Required work → What is needed is a verbatim copy of each record below.

Dataset entries →
------------------------

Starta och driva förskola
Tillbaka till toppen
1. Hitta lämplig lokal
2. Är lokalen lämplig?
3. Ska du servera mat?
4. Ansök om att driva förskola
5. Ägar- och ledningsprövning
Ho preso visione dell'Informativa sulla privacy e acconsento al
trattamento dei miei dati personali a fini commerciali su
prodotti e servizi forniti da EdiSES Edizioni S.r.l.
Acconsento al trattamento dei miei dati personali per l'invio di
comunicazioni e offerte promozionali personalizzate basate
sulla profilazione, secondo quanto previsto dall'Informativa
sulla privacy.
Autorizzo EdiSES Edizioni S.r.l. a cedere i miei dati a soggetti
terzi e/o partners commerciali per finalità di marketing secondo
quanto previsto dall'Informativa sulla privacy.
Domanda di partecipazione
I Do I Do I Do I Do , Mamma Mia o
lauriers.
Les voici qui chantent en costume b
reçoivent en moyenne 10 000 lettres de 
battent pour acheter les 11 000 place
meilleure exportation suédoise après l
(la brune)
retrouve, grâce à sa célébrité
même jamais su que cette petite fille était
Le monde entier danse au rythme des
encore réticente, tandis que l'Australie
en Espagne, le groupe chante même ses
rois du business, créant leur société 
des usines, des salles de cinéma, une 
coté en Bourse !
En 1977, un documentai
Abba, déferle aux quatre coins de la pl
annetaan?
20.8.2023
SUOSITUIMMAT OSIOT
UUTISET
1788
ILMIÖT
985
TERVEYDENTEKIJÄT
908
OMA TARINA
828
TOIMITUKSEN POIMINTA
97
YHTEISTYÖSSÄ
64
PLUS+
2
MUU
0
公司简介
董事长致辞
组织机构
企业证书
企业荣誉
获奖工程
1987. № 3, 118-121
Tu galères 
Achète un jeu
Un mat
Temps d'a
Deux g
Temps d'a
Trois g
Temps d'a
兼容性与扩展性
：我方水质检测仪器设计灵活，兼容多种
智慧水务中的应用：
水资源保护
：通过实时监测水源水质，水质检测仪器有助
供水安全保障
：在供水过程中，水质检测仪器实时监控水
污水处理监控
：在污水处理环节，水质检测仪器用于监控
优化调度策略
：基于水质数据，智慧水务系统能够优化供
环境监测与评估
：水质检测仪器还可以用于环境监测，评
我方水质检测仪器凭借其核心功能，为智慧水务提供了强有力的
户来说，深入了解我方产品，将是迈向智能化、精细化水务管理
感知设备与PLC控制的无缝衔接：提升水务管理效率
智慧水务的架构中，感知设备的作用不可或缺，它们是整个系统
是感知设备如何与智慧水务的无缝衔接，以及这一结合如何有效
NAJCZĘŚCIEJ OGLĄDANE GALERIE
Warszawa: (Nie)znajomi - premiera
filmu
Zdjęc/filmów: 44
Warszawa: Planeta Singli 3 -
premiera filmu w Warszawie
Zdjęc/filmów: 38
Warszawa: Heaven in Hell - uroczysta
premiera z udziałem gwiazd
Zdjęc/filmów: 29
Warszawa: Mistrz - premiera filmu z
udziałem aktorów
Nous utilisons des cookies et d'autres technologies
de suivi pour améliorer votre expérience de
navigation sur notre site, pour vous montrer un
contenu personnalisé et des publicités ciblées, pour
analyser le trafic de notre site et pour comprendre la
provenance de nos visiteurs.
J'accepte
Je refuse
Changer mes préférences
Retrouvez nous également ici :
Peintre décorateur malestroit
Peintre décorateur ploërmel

------------------------

Expected answer →
Starta och driva förskola
Tillbaka till toppen
1. Hitta lämplig lokal
2. Är lokalen lämplig?
3. Ska du servera mat?
4. Ansök om att driva förskola
5. Ägar- och ledningsprövning
Ho preso visione dell'Informativa sulla privacy e acconsento al
trattamento dei miei dati personali a fini commerciali su
prodotti e servizi forniti da EdiSES Edizioni S.r.l.
Acconsento al trattamento dei miei dati personali per l'invio di
comunicazioni e offerte promozionali personalizzate basate
sulla profilazione, secondo quanto previsto dall'Informativa
sulla privacy.
Autorizzo EdiSES Edizioni S.r.l. a cedere i miei dati a soggetti
terzi e/o partners commerciali per finalità di marketing secondo
quanto previsto dall'Informativa sulla privacy.
Domanda di partecipazione
I Do I Do I Do I Do , Mamma Mia o
lauriers.
Les voici qui chantent en costume b
reçoivent en moyenne 10 000 lettres de 
battent pour acheter les 11 000 place
meilleure exportation suédoise après l
(la brune)
retrouve, grâce à sa célébrité
même jamais su que cette petite fille était
Le monde entier danse au rythme des
encore réticente, tandis que l'Australie
en Espagne, le groupe chante même ses
rois du business, créant leur société 
des usines, des salles de cinéma, une 
coté en Bourse !
En 1977, un documentai
Abba, déferle aux quatre coins de la pl
annetaan?
20.8.2023
SUOSITUIMMAT OSIOT
UUTISET
1788
ILMIÖT
985
TERVEYDENTEKIJÄT
908
OMA TARINA
828
TOIMITUKSEN POIMINTA
97
YHTEISTYÖSSÄ
64
PLUS+
2
MUU
0
公司简介
董事长致辞
组织机构
企业证书
企业荣誉
获奖工程
1987. № 3, 118-121
Tu galères 
Achète un jeu
Un mat
Temps d'a
Deux g
Temps d'a
Trois g
Temps d'a
兼容性与扩展性
：我方水质检测仪器设计灵活，兼容多种
智慧水务中的应用：
水资源保护
：通过实时监测水源水质，水质检测仪器有助
供水安全保障
：在供水过程中，水质检测仪器实时监控水
污水处理监控
：在污水处理环节，水质检测仪器用于监控
优化调度策略
：基于水质数据，智慧水务系统能够优化供
环境监测与评估
：水质检测仪器还可以用于环境监测，评
我方水质检测仪器凭借其核心功能，为智慧水务提供了强有力的
户来说，深入了解我方产品，将是迈向智能化、精细化水务管理
感知设备与PLC控制的无缝衔接：提升水务管理效率
智慧水务的架构中，感知设备的作用不可或缺，它们是整个系统
是感知设备如何与智慧水务的无缝衔接，以及这一结合如何有效
NAJCZĘŚCIEJ OGLĄDANE GALERIE
Warszawa: (Nie)znajomi - premiera
filmu
Zdjęc/filmów: 44
Warszawa: Planeta Singli 3 -
premiera filmu w Warszawie
Zdjęc/filmów: 38
Warszawa: Heaven in Hell - uroczysta
premiera z udziałem gwiazd
Zdjęc/filmów: 29
Warszawa: Mistrz - premiera filmu z
udziałem aktorów
Nous utilisons des cookies et d'autres technologies
de suivi pour améliorer votre expérience de
navigation sur notre site, pour vous montrer un
contenu personnalisé et des publicités ciblées, pour
analyser le trafic de notre site et pour comprendre la
provenance de nos visiteurs.
J'accepte
Je refuse
Changer mes préférences
Retrouvez nous également ici :
Peintre décorateur malestroit
Peintre décorateur ploërmel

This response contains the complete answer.